# Peacock's Pocket Report



## Reelbehind (Jul 30, 2003)

Fished this morning off Peacock's Pocket Road in the MINWR, fishing with soft plastics(all black or black with gold flake), caught 17 Trout, most of them legal, keeping 5 of them. Also had what i think was a small Tarpon hit, but i'm not sure. Looked like one anyway. With all the rain we have had the fishing in this area has been very good, but you have to fish the Marsh side of the Pocket, not the river side  By the way with the Shuttle Launch, this area is closed 3 days before and 1 day after.


----------



## BoatlessFishing (Jun 6, 2005)

*Great info*

Thanks for the report and the info on the closure.
Good thing to know.
thanks again,


----------



## Kozlow (Oct 25, 2002)

Good to hear you got into them. What time is dinner.


----------



## Reelbehind (Jul 30, 2003)

Too late for Dinner Koz, but i got me some Uncle Buck's from Bass Pro and coated the fillets, deep fried them. Now the Wife say's she likes them better then Pompano?  Trout are pretty good but more so than the Pomp's?


----------



## ashrafel68 (Jul 12, 2005)

*Peacock's Pocket*



Reelbehind said:


> Fished this morning off Peacock's Pocket Road in the MINWR,


Did you fish off the road or did you wade ????


----------



## Reelbehind (Jul 30, 2003)

Ash, i fished off the road. I really don't think you would want to wade the marsh side of Peacock Pocket with all those Gators, i see so many that before i get out of my truck i make sure none are close by, which has happened before . And by the way, when you do get out of your car or truck, listen to make sure no RattleSnakes are around, saw two of them last week  Other than that have fun there and catch some fish


----------



## emanuel (Apr 2, 2002)

How far of a drive is this from Mickeytown?


----------



## creek (Dec 16, 2003)

E

Which side of Orlando are you on? It takes me about an hour. I live out by Wekiva Springs State Park.


----------



## ashrafel68 (Jul 12, 2005)

Thanks Reelbehind for the info  ..


----------



## Reelbehind (Jul 30, 2003)

Creek, i live on the East side of Orlando,up state road 419,almost in Seminole County. E, it depends on where you live in Orlando. It is around a 45 min drive for me, but sometimes with this traffic


----------



## emanuel (Apr 2, 2002)

I'm over in Dr. Phillips. Sounds like a bit of a drive but I might try to fish Saturday, maybe Cocoa.


----------



## creek (Dec 16, 2003)

e you won't be able to fish anywhere in Titusville this weekend, because of the Shuttle launch. They close 2 days before and one day after a successful launch. I am sure it includes Peacock's Pocket. If I am wrong someone will chime in.


----------



## Reelbehind (Jul 30, 2003)

Creek you are right  but E, you can still fish Cocoa. I thought it was 3 day's before and 1 day after?


----------



## creek (Dec 16, 2003)

You are right Reel 3 before 1 after


----------



## Reelbehind (Jul 30, 2003)

Creek, do you know if it is open now? They don't know when the Shuttle is going up so i would think it is?


----------



## emanuel (Apr 2, 2002)

I'm going to try to hit the pier at Cocoa this afternoon around 5. My girlfriend is getting some tattoo work done in Canaveral and I won't have anything else to do.
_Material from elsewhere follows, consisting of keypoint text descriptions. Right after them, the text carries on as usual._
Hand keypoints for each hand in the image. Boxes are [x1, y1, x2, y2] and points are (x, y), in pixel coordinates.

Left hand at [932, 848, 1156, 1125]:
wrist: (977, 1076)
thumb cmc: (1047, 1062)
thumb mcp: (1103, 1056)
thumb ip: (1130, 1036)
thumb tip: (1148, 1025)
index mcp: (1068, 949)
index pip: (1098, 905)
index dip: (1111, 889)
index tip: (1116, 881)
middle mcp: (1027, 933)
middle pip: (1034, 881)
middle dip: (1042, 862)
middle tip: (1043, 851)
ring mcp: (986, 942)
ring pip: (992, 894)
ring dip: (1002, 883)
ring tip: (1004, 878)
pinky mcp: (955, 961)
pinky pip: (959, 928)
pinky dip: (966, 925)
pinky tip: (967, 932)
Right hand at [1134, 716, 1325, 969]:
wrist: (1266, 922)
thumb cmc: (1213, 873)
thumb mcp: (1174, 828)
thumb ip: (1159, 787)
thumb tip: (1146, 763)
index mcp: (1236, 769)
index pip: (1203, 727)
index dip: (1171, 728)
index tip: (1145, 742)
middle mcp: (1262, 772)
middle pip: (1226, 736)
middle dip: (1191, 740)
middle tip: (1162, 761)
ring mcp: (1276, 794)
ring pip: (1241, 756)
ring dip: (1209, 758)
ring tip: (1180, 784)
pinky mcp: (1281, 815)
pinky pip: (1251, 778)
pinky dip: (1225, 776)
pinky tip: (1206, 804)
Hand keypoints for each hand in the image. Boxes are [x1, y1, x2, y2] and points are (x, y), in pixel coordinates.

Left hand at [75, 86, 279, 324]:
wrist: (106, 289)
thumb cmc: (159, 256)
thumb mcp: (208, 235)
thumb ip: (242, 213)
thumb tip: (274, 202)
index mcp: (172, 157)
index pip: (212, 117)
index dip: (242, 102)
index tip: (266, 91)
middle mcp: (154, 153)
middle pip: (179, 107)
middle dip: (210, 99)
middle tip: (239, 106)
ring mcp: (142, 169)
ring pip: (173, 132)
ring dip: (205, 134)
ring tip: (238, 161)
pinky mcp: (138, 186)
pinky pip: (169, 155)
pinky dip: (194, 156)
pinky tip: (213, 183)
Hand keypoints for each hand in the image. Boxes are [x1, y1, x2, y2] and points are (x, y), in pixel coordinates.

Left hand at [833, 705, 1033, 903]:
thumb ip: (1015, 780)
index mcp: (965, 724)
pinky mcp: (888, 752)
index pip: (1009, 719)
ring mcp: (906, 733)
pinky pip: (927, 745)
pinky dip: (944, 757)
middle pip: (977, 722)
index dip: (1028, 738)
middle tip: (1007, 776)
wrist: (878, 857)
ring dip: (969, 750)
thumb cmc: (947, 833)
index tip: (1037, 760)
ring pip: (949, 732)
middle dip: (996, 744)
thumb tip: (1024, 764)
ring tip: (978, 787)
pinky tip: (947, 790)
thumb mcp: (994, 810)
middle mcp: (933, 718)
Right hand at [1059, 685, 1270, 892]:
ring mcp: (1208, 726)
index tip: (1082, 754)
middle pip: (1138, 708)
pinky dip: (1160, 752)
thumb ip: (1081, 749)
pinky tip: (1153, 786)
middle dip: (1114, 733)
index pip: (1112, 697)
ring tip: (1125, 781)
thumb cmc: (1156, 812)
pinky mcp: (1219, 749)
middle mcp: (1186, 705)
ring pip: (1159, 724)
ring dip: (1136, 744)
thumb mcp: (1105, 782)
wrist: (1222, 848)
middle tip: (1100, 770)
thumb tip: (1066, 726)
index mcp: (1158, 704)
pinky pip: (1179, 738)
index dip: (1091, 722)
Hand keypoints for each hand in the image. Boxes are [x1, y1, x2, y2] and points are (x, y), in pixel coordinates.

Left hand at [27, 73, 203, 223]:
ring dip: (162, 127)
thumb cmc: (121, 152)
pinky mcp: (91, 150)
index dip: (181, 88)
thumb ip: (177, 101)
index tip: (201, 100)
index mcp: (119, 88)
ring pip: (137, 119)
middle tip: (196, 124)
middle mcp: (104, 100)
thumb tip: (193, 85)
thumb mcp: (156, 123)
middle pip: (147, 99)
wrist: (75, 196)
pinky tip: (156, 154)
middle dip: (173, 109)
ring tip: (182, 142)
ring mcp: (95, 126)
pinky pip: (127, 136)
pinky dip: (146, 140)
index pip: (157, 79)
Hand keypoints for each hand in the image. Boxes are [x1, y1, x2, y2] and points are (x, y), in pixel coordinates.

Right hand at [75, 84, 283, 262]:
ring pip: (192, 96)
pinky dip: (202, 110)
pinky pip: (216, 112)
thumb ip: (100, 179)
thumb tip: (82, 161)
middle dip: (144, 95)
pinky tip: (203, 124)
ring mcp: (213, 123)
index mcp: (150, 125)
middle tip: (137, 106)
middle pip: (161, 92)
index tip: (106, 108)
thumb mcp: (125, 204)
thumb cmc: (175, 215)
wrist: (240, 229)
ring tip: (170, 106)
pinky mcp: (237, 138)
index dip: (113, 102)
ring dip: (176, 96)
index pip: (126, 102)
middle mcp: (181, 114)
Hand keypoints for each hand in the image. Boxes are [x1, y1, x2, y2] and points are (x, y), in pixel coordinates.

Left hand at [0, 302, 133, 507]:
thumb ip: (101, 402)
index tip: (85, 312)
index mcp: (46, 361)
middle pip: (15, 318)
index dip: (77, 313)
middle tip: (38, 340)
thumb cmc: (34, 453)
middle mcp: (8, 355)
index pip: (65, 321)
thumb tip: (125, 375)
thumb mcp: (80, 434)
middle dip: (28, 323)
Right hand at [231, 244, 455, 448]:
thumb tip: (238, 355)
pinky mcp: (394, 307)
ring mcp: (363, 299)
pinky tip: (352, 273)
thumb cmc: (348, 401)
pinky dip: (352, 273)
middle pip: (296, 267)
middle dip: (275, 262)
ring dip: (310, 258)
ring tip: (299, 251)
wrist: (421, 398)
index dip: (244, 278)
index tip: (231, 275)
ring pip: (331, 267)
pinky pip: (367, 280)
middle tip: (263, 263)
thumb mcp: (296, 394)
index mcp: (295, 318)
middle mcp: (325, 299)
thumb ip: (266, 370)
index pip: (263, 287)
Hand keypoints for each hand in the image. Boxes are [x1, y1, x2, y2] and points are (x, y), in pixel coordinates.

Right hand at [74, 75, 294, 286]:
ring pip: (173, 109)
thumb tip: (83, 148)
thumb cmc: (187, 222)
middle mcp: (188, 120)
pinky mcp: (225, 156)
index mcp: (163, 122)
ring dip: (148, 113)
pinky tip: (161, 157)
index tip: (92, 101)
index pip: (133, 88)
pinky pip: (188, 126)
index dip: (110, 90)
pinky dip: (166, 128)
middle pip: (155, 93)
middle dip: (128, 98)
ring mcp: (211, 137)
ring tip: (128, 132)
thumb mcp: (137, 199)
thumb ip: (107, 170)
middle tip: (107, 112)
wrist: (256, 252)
I'll probably fish the sides for drum, maybe some blues or ladyfish will show up.


----------



## creek (Dec 16, 2003)

Creek, do you know if it is open now?

No I don,t


----------



## creek (Dec 16, 2003)

I heard on another board the Playa Linda is open again.


----------



## Reelbehind (Jul 30, 2003)

Thanks Creek, just might hit it if the business slows down this week


----------



## creek (Dec 16, 2003)

Let me know how you do. If it is still open this weekend, I will go.


----------